[Saved data entries]
________________

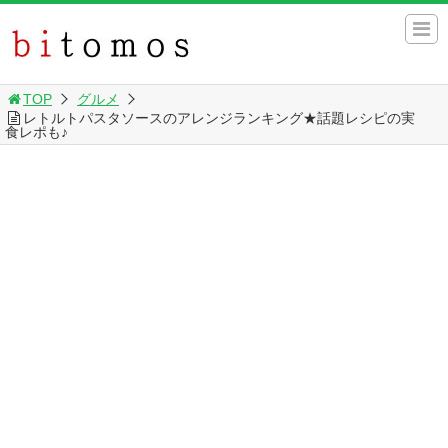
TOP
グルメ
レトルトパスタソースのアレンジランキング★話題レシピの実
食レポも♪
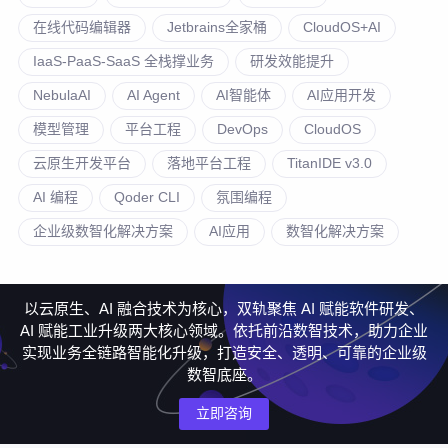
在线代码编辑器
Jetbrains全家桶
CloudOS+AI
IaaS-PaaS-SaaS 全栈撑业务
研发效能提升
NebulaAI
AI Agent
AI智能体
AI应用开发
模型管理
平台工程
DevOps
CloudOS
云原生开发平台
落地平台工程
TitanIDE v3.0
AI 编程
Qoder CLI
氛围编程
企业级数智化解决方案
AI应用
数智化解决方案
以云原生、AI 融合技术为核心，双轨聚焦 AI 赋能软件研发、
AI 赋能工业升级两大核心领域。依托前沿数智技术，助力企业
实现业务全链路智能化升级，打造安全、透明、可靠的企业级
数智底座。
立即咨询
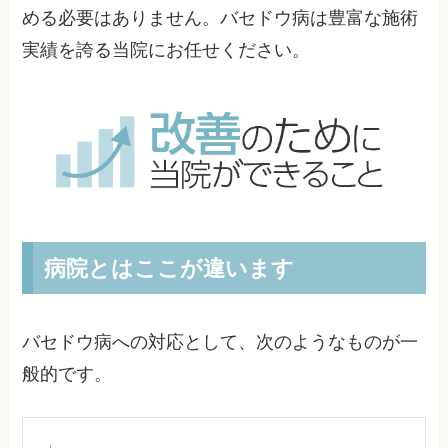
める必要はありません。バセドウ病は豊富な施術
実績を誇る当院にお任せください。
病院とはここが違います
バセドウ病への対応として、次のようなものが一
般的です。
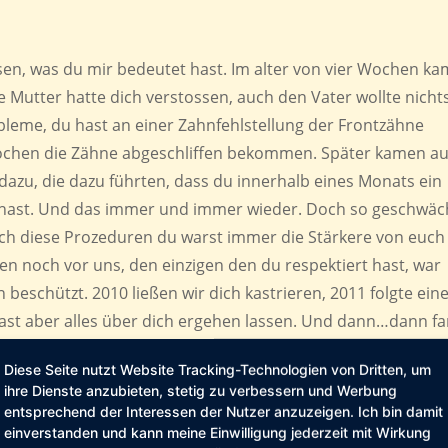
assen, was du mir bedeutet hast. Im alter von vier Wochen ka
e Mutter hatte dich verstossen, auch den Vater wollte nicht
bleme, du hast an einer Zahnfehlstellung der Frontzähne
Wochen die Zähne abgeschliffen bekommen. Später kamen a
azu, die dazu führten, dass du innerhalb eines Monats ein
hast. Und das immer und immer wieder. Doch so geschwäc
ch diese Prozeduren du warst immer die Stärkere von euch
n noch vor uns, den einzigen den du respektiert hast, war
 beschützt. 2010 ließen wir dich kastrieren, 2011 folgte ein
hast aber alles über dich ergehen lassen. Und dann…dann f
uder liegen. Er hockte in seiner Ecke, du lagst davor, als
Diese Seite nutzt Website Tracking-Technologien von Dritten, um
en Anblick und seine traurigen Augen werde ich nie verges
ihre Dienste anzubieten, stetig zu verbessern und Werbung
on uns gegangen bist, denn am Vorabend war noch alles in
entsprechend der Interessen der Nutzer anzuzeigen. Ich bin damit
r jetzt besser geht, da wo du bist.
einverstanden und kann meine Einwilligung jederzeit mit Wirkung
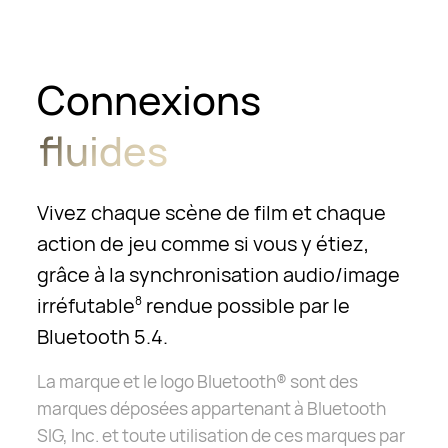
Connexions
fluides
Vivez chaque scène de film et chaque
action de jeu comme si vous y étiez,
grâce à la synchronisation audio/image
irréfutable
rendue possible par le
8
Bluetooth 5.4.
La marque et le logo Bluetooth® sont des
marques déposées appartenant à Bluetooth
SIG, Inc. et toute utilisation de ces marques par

________________

_WORK TASK_:
For each line above that includes the word "bist", make a copy of that line.

_SOLUTION_:
on uns gegangen bist, denn am Vorabend war noch alles in
r jetzt besser geht, da wo du bist.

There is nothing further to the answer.